Shel Kaphan (sjk@amazon.com)
Wed, 2 Aug 1995 18:38:38 -0700

Yet Another Thing The Expires Header Is Not Appropriate For

Even if the Expires header were honored by all browsers (it isn't),
and even if the history functions of all browsers ignored the Expires
header (they don't, but they should), there would still be some types
of resources that could not be properly cached given the existing
protocol.

These resources are dynamic by nature, but do not have a fixed
expiration date. Instead, they only change in response to specific
events, typically originating with the user of the "user agent". They
*should be* cached if possible until the occurrence of some event
that would change them.

Let me give an example. Suppose you wish to create an interactive
store that has a page indicating current user selections. For various
reasons, it is appropriate to implement this using server-side
persistent state, and to allow the client to request the current
version of this "current selections" resource at any time.

It may be desirable to display this current selections page in response to a
number of different events, for example:

- user selects a new item

- user deletes an item

- user requests to see current selections

- user requests another action that cannot be performed because
there are no items currently selected -- for instance, show current charges.
The desired behavior may be to display the current selections page, showing
that it is empty.

Suppose that each different action is requested using a different URI.
What will happen? Ignoring possible interactions with Expires, we can
see that using a different URI in each case will cause a different
temporal version of the selections page to be cached using each
different URI as a key.

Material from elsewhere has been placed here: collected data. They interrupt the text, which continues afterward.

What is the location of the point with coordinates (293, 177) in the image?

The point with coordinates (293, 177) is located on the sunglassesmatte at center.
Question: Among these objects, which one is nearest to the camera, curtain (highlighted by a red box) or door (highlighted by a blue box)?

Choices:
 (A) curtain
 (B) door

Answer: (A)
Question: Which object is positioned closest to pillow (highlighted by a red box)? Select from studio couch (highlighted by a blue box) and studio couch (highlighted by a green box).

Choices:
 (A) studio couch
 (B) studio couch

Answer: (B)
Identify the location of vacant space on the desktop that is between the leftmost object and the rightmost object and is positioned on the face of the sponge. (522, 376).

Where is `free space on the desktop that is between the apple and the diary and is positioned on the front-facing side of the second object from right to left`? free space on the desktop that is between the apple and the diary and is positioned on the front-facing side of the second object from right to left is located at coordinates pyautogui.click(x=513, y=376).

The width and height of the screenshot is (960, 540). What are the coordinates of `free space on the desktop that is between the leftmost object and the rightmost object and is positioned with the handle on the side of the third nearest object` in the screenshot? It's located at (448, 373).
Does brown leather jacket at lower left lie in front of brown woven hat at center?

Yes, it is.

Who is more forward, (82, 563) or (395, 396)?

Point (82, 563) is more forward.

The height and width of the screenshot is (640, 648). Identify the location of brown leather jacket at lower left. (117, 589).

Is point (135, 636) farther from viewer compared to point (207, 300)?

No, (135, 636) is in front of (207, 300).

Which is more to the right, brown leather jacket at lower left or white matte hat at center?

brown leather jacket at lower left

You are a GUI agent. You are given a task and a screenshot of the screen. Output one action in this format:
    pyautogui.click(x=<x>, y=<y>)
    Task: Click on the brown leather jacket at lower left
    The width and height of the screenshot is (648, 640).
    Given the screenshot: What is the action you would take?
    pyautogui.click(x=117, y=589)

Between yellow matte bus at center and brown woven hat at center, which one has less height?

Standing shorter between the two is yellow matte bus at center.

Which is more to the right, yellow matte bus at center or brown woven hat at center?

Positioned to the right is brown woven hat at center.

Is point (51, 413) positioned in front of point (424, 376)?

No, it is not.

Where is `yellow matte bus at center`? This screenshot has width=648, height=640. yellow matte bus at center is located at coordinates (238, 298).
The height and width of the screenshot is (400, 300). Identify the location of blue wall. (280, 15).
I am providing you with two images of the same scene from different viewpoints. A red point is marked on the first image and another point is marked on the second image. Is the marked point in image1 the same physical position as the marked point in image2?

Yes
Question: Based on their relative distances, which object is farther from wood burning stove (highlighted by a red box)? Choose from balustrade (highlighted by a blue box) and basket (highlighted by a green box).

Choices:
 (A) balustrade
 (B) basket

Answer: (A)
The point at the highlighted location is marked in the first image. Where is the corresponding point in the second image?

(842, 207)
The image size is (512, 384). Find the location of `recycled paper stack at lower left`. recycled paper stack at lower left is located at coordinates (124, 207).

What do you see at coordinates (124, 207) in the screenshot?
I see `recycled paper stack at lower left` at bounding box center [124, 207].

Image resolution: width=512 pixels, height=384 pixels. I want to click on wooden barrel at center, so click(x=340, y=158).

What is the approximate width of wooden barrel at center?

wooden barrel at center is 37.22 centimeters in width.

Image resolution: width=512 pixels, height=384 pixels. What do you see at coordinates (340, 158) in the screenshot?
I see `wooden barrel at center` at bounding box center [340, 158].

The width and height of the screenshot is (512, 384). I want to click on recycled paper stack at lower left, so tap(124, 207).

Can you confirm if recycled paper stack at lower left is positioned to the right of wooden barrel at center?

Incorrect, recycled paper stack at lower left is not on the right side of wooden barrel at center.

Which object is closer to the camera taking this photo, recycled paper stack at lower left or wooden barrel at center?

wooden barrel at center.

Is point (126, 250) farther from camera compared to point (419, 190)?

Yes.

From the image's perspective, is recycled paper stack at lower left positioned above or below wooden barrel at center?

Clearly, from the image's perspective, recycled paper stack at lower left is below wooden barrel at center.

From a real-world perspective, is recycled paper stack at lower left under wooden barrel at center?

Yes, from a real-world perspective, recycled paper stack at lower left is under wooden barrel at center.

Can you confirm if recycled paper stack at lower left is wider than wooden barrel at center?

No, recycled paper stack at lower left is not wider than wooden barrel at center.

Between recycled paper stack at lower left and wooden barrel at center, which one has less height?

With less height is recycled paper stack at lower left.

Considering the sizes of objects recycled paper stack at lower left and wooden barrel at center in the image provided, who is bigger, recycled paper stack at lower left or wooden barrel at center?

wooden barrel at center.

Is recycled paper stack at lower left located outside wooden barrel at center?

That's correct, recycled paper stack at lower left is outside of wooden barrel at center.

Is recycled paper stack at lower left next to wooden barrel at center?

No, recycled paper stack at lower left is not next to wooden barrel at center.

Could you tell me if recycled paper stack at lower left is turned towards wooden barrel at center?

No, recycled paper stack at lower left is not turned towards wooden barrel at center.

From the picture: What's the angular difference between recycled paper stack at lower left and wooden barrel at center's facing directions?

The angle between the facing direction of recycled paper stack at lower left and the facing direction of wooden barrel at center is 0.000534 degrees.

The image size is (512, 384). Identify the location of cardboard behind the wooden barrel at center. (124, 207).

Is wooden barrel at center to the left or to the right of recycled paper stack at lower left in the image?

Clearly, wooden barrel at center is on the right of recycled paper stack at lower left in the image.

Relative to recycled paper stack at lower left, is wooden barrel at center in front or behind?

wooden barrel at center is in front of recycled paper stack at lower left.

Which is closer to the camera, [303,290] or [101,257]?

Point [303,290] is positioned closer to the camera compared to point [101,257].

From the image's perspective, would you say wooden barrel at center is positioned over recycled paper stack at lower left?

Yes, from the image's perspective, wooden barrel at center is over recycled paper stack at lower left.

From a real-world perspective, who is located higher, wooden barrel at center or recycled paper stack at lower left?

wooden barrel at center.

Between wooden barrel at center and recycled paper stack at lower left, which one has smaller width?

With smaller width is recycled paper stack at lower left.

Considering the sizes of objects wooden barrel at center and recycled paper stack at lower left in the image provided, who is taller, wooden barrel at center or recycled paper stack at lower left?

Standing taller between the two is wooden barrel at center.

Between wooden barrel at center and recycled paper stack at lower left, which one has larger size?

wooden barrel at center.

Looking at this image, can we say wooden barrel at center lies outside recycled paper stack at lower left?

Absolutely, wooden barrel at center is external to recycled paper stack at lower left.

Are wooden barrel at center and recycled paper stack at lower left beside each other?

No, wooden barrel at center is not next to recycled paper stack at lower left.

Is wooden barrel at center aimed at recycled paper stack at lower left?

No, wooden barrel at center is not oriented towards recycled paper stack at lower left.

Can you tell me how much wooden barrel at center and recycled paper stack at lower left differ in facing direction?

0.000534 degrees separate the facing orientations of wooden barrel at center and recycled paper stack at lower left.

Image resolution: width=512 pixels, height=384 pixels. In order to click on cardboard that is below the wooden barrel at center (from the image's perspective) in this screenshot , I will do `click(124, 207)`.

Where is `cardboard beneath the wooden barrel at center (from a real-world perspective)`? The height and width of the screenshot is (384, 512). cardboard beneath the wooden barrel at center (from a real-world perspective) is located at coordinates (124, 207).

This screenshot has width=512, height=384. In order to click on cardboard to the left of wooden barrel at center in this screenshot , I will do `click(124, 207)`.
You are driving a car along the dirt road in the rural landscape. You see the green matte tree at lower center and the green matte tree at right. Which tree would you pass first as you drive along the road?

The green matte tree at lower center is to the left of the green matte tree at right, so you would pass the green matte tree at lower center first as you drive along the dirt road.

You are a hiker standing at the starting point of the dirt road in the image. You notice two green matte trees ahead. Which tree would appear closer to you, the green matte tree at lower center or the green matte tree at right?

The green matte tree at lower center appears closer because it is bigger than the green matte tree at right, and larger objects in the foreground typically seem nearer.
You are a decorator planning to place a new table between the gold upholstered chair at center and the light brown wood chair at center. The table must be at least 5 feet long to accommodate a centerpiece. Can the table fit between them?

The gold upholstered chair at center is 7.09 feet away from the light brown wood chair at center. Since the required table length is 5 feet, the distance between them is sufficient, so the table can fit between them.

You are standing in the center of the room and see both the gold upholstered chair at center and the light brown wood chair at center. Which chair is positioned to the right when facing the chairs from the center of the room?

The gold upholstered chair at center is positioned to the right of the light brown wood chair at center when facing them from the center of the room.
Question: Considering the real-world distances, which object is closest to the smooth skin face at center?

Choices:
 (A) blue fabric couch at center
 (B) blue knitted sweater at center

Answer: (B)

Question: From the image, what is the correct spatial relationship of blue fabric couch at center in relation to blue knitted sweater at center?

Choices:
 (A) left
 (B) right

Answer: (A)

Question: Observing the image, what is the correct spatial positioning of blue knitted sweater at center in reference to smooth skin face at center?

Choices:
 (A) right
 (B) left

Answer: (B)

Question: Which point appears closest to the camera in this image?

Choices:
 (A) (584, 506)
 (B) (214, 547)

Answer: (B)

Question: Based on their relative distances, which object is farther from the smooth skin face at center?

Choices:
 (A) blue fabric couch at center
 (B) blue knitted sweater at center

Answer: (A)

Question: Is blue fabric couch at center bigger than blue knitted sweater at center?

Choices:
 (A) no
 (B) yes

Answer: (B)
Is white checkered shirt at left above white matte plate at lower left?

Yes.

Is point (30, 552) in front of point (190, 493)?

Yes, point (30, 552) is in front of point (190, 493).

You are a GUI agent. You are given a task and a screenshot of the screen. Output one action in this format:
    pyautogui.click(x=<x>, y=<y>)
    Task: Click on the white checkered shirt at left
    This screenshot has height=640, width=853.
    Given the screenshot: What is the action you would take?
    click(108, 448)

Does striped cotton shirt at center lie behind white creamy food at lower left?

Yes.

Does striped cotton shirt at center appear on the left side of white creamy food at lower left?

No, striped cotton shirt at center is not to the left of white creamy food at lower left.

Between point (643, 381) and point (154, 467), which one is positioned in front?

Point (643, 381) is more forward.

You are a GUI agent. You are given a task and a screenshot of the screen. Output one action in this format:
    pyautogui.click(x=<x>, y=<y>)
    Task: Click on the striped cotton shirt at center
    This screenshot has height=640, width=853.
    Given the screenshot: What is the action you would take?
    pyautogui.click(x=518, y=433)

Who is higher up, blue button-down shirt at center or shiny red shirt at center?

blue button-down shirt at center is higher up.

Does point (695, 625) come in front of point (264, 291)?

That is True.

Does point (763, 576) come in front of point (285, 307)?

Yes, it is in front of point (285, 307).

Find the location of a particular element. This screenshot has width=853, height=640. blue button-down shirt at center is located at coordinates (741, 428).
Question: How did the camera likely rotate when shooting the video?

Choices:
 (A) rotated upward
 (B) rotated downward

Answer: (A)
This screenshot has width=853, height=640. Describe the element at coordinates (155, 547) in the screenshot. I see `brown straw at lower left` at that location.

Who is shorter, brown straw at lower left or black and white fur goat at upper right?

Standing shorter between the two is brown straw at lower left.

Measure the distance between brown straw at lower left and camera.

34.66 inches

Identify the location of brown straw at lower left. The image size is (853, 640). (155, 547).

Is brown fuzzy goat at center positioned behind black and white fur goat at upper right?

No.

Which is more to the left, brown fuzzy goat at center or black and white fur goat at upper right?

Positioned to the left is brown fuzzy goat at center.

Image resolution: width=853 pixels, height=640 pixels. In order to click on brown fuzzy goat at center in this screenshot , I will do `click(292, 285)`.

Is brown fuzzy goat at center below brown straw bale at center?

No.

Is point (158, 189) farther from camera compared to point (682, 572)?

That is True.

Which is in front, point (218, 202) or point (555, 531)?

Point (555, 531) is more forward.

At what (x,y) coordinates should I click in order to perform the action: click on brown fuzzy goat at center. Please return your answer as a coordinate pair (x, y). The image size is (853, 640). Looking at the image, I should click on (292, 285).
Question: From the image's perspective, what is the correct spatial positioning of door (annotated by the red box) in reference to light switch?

What is wrong with this?

There is a serious problem with the above scenario. If the user uses
one URI (a) which ends up returning the selections page, then uses
another URI (b) which also returns this page, and then goes back to
URI (a) again, the user may end up viewing a stale copy of the document.
This is especially true if URI (a) is implemented by a GET method, which
will typically be subject to caching.

There are mechanisms in HTTP and workaround techniques that allow such
documents to be handled correctly, but it is my feeling that these
techniques and mechanisms are too awkward for this purpose.

The HTTP mechanism is redirection using the "302 Moved Temporarily"
header. It usually works, but is somewhat inefficient since it causes
the client to make two requests.

The other approach is the workaround technique of overloading the use
of a single URI with different functions, possibly by using fields in
forms to specify what is to happen.

Redirection using 302 usually works because when clients re-request a
document after being redirected with 302, they usually cache the
document using the *redirected* URI as a key, not the original. But
it is possible to imagine clients that don't do their caching this way.
In fact, I have seen some that don't.

Overloading a single URI usually works because most clients use the
URI as a cache key. If a client happens to also use form field names
as part of the cache key, then this technique will not work reliably,
since the different functions using a common URI for common caching
must encode the different function-codes somewhere, and the only other
convenient place to put them is in form fields.

So, both techniques I have mentioned just happen to work most of the
time, but are not guaranteed to work. This is, in my view, an
inferior situation.

It should also be mentioned that using the Expires header would force
the issue, at least for those browsers that bother to pay attention to it.
If the current selections page were set to expire immediately in all
cases, then all requests that ended up displaying that page would be
forced to fetch a fresh copy of it. This is somewhat wasteful, since
this page would be cacheable until some state-changing event occurred.

What is Required?
-----------------

It is possible to imagine a number of solutions to this problem.
There is one approach that I favor, but even if it were to be adopted
into the standard in some form, I fear it will be necessary to stick
with the above workaround techniques for a long time since browser
authors are not so quick to pick up on these kinds of issues, and
since there is a growing population of existing browsers out there.

In any case, my prefered solution would be to use some response header
to indicate the URI of the resource being returned. This URI would
not have to be the same as the request-URI. Its purpose in life would
be to identify the returned resource, expressly for the purpose of
cache control. The client would be directed to use this response-URI
as the cache key for the requested document. The URI in this header
should be usable with the GET method to obtain a "current" copy of the
resource returned.

Any opinions on any of this?

--Shel Kaphan
sjk@amazon.com